AIM 1:
Answer these questions from the text on airline unit costs.
(a) Which alliance did Qatar Airways join?
(b) Which European airline does the text call the only one with an ultra long-haul route profile?
(c) Emirates' average trip length falls between those of which two airline groups?

Unit cost analysis of Emirates, IAG & Virgin; about learning from a new model, not unpicking it


Last year, 2013, saw significant shifts in the attitudes of the major European legacy carriers towards their competitors from the Gulf, as well as some changes in the strategic stance of the Gulf carriers towards global partnerships. Qatar Airways joined oneworld, Emirates entered into a joint venture agreement with Qantas, and Air France-KLM started to codeshare with Etihad, which continued to develop its equity alliance strategy with a growing number of European airlines (among others).

Nevertheless, old attitudes linger and there is still a feeling among some in Europe, including airlines and regulators, that the success of the Gulf carriers is based on unfair subsidies.

In this report we analyse Emirates’ unit costs and compare them with IAG and Virgin Atlantic in order to understand the source of Emirates’ cost advantage. How level is the playing field and what are the conclusions of this unit cost analysis for European legacy carriers and the policy implications for Europe’s regulators and governments?

Emirates is cost efficient compared with European legacy airlines, but is not an LCC

One of the key dimensions of competition in the airline industry is unit cost. Quite simply, a low unit cost is a competitive advantage as it allows airlines to be profitable at low fares. One of the difficulties in comparing unit costs is that they vary according to average trip length.

In general, the cost of producing a seat-kilometre falls as average sector length increases since the fixed costs are amortised over more seat-kms and variable costs such as fuel are more efficiently consumed in longer flights.

Plotting Cost per Available Seat Kilometre (CASK) vs sector length allows the relative cost efficiency of different airlines to be compared visually. The chart below should be familiar to many CAPA readers. It shows CASK, denominated in UScents, against average sector length for a number of European airlines and for Emirates.

The chart shows that Emirates’ unit cost is lower than that of every European legacy carrier, but, since it also has a longer average trip length than almost every one of them, its unit cost ‘should’ be lower.

Nevertheless, the chart shows that Emirates’ CASK is below the trend line for European legacy carriers and is also lower than that of the ultra long-haul Virgin Atlantic (the only European airline with this route profile). This suggests that, compared to European legacy carriers, Emirates is a cost efficient operator, although it could not be described as an LCC. This does not consider unit revenue differences and note also that we do not include Asian and other competitors on this chart.

Cost per ASK, CASK, (US cent) and average trip length for selected European legacy and low-cost carriers and Emirates: 2012*

Unit cost comparison needs to be based on a similar average trip length

Emirates appears particularly to have a significant CASK advantage compared with the major European legacy groups (which all sit above the trend line on our CASK chart) and these are the carriers that have been hardest hit by Gulf carrier competition.

So, what are the sources of Emirates’ unit cost advantage? A straight comparison of its unit cost with any one European group would run into the problem of different average trip lengths. In order to circumvent this problem, we note that Emirates’ average trip length falls between those of IAG and Virgin Atlantic. If a European airline existed that consisted of equal parts IAG and Virgin Atlantic, its average trip length would be similar to that of Emirates and its unit cost could meaningfully be compared with Emirates.

[Questions about scenes in images]
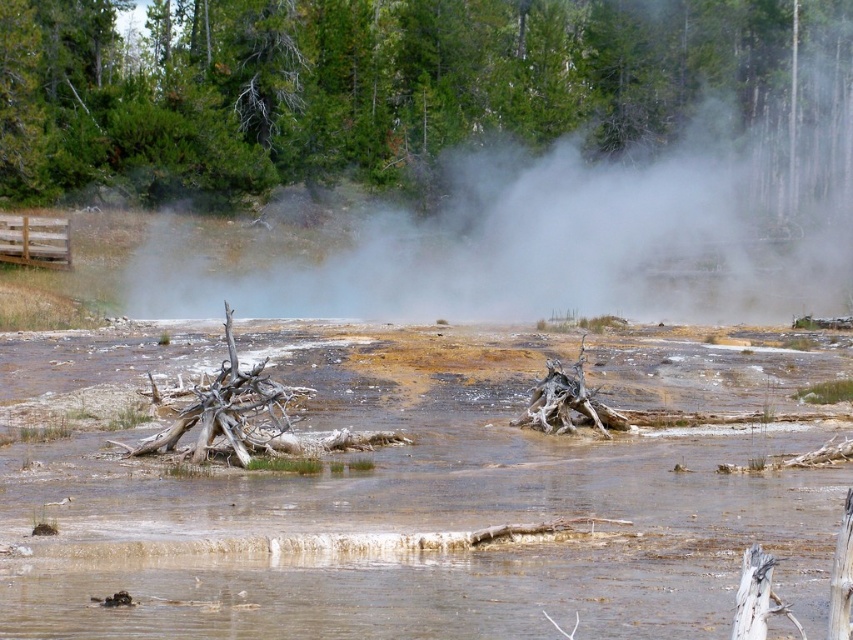
In the scene shown: You are a hiker who wants to take a photo of the white vapor at upper center. You have a camera with a zoom lens. There is a green textured tree at upper center blocking part of the vapor. Can you adjust your position to the left or right to avoid the tree?

The green textured tree at upper center is positioned on the left side of white vapor at upper center. To avoid the tree, you should move to the right side of the white vapor at upper center.

You are standing in the geothermal area and want to locate the green textured tree at upper center. Based on the coordinates provided, where should you look relative to the center of the image?

The green textured tree at upper center is located at point coordinates 0.133 on the x and 0.450 on the y axis, so you should look slightly to the left and above the center of the image.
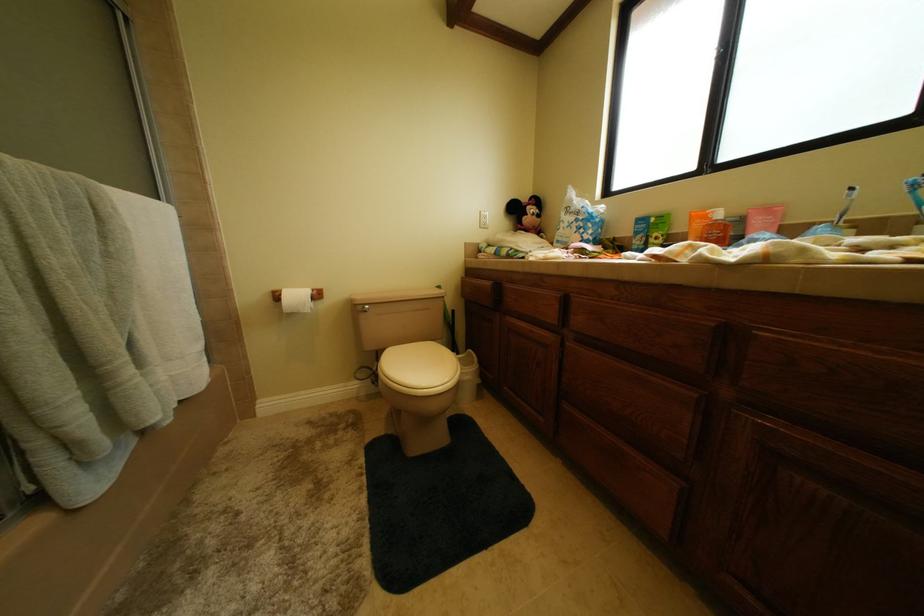
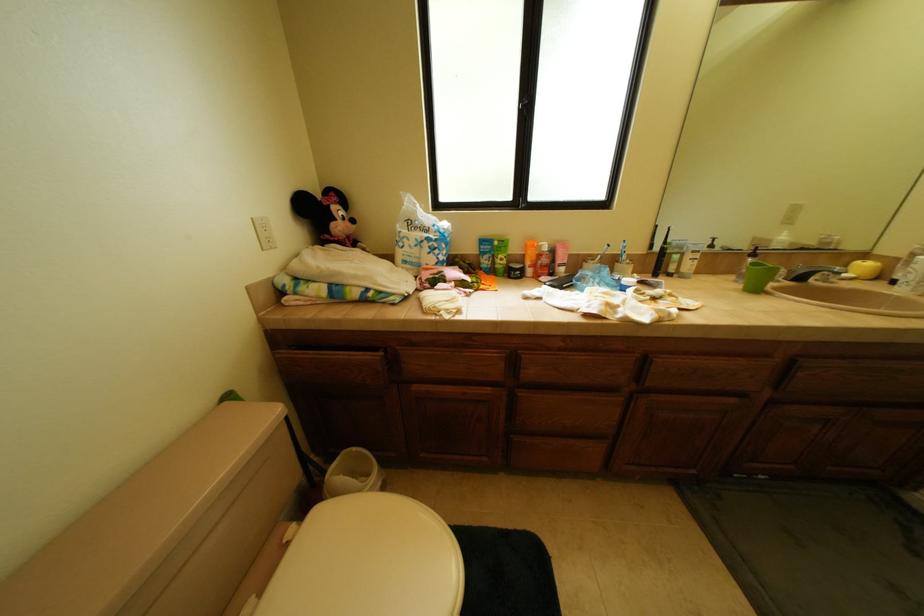
The first image is from the beginning of the video and the second image is from the end. How did the camera likely rotate when shooting the video?

The camera's rotation is toward right-down.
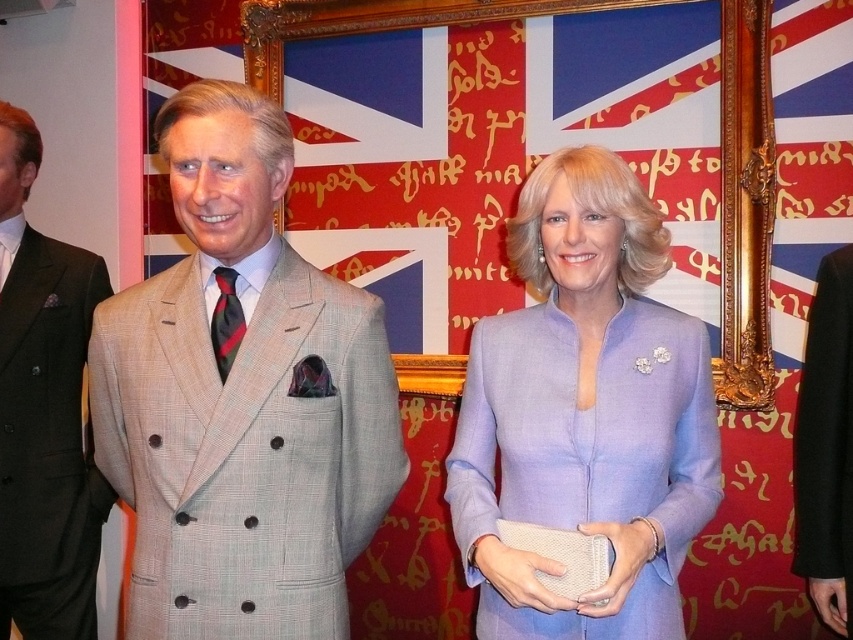
Question: Does lavender woolen suit at center appear on the right side of light beige wool suit at left?

Choices:
 (A) no
 (B) yes

Answer: (B)

Question: Which point is farther to the camera?

Choices:
 (A) light beige wool suit at left
 (B) gold ornate picture frame at center
 (C) black wool suit at right
 (D) lavender woolen suit at center

Answer: (B)

Question: From the image, what is the correct spatial relationship of lavender woolen suit at center in relation to gold ornate picture frame at center?

Choices:
 (A) right
 (B) left

Answer: (B)

Question: Does lavender woolen suit at center come behind light beige wool suit at left?

Choices:
 (A) yes
 (B) no

Answer: (B)

Question: Which object is the farthest from the light beige wool suit at left?

Choices:
 (A) black wool suit at right
 (B) gold ornate picture frame at center
 (C) lavender woolen suit at center
 (D) light beige wool suit at center

Answer: (A)

Question: Among these points, which one is nearest to the camera?

Choices:
 (A) (624, 604)
 (B) (173, 420)
 (C) (811, 566)
 (D) (599, 8)

Answer: (B)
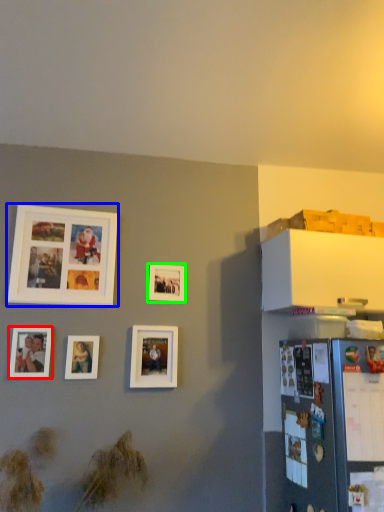
Question: Which object is positioned farthest from picture frame (highlighted by a red box)? Select from picture frame (highlighted by a blue box) and picture frame (highlighted by a green box).

Choices:
 (A) picture frame
 (B) picture frame

Answer: (B)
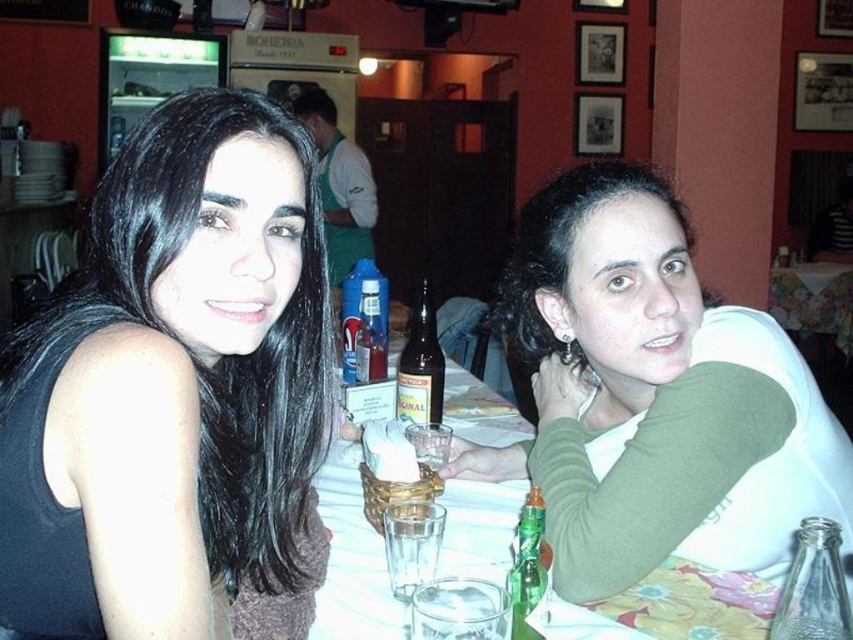
You are at a table in a casual dining establishment and want to place a napkin on the table. The green matte shirt at upper right is represented by point (653, 396). Where should you place the napkin so it is closest to the green matte shirt at upper right without being on the person?

Place the napkin near the edge of the table closest to the green matte shirt at upper right, but not touching the person.

Based on the photo, you are a server at the restaurant and need to place a new drink order on the table between the two people. The drink order is a large tray that requires 24 inches of space. Can you fit the tray between the transparent glass bottle at lower right and the person on the left?

The transparent glass bottle at lower right and the person on the left are 22.40 inches apart. Since the required space for the tray is 24 inches, which is larger than the available 22.40 inches, the tray cannot be placed between them.

You are a photographer taking a picture of the green matte shirt at upper right and the brown glass bottle at center. Which object should you focus on first if you want to capture both clearly in the same frame?

The green matte shirt at upper right is below the brown glass bottle at center, so you should focus on the brown glass bottle at center first to ensure both are in focus.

AIM 2: Repeat the stretch of the records from the line containing "Question: Does lavender woolen suit at center appear" through the line containing "(D) lavender woolen suit at center", including both of those lines.

EXERCISE SOLUTION 1:
(a) oneworld
(b) Virgin Atlantic
(c) IAG and Virgin Atlantic

EXERCISE SOLUTION 2:
Question: Does lavender woolen suit at center appear on the right side of light beige wool suit at left?

Choices:
 (A) no
 (B) yes

Answer: (B)

Question: Which point is farther to the camera?

Choices:
 (A) light beige wool suit at left
 (B) gold ornate picture frame at center
 (C) black wool suit at right
 (D) lavender woolen suit at center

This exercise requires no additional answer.